He didn’t allow much tenderness and introspection into his playing until the midpoint of the slow movement, right before the trumpets’ arresting interruptions. In the finale, he was all fire and playfulness, and everywhere he showed powerful technique and drew a range of warm colors from the “Ex Marsick” Stradivarius of 1715, on loan from the Fulton Collection in Seattle.

The emotional highpoint of the evening, however, was the Largo movement of the “New World” Symphony, with English horn player Carolyn Hove sounding the famous “Goin’ Home” theme with almost unbearable sadness, yet without any distortion or manipulation of line, dynamic or rhythm.
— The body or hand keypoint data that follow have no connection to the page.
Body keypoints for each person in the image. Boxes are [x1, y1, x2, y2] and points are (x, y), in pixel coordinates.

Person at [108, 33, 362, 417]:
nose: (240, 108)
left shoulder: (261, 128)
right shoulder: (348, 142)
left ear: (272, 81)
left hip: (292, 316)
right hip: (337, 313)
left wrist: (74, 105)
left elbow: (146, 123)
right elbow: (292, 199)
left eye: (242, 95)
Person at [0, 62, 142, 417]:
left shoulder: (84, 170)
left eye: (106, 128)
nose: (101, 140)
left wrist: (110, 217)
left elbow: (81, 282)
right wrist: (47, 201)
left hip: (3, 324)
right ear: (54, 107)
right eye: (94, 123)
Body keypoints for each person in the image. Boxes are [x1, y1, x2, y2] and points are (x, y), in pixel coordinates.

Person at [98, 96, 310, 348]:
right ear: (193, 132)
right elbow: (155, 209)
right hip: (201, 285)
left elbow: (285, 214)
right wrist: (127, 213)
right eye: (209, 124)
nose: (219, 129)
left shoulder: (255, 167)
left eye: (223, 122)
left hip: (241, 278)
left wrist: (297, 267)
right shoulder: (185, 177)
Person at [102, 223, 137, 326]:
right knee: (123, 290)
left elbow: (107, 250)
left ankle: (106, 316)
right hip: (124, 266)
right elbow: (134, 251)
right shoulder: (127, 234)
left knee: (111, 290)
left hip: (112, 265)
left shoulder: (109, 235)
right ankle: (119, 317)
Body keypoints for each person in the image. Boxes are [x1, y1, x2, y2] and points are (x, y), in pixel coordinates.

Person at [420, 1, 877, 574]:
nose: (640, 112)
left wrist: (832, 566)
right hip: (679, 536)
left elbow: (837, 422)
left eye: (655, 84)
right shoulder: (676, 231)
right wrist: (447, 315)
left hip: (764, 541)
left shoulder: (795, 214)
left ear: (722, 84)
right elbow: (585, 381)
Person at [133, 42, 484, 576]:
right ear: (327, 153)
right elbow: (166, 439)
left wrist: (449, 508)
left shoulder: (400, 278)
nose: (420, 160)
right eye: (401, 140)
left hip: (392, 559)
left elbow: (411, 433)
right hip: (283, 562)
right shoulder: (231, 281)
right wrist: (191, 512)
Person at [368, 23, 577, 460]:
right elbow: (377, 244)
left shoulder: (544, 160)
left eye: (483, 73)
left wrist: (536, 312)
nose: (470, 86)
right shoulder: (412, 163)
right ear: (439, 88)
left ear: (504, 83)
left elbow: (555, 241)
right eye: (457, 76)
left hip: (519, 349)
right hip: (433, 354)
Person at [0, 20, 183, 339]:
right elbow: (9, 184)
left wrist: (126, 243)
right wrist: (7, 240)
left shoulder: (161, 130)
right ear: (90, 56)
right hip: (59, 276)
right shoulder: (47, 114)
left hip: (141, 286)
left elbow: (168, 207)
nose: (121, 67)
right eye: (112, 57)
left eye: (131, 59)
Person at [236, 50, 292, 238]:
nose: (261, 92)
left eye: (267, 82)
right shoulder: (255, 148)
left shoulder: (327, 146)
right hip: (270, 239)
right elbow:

Her colleagues seamlessly extended the tender mood, and it didn’t take long to feel one was hearing a dream performance -- and outdoors, at the Bowl, to boot.

In other movements of the work, one could quibble with Slatkin’s decisions or points of emphasis, and yes, there was a single unfortunate mishap during a horn solo and a few too many aircraft intrusions overhead. But it would be indulgent to overemphasize any of that. This was one of the special nights at the Bowl.

Slatkin opened the program with the first three of the Opus 46 Slavonic Dances, played in reverse order: the Polka, Dumka and Furiant. All are imaginative, melodic gems that readily testify to the composer’s genius.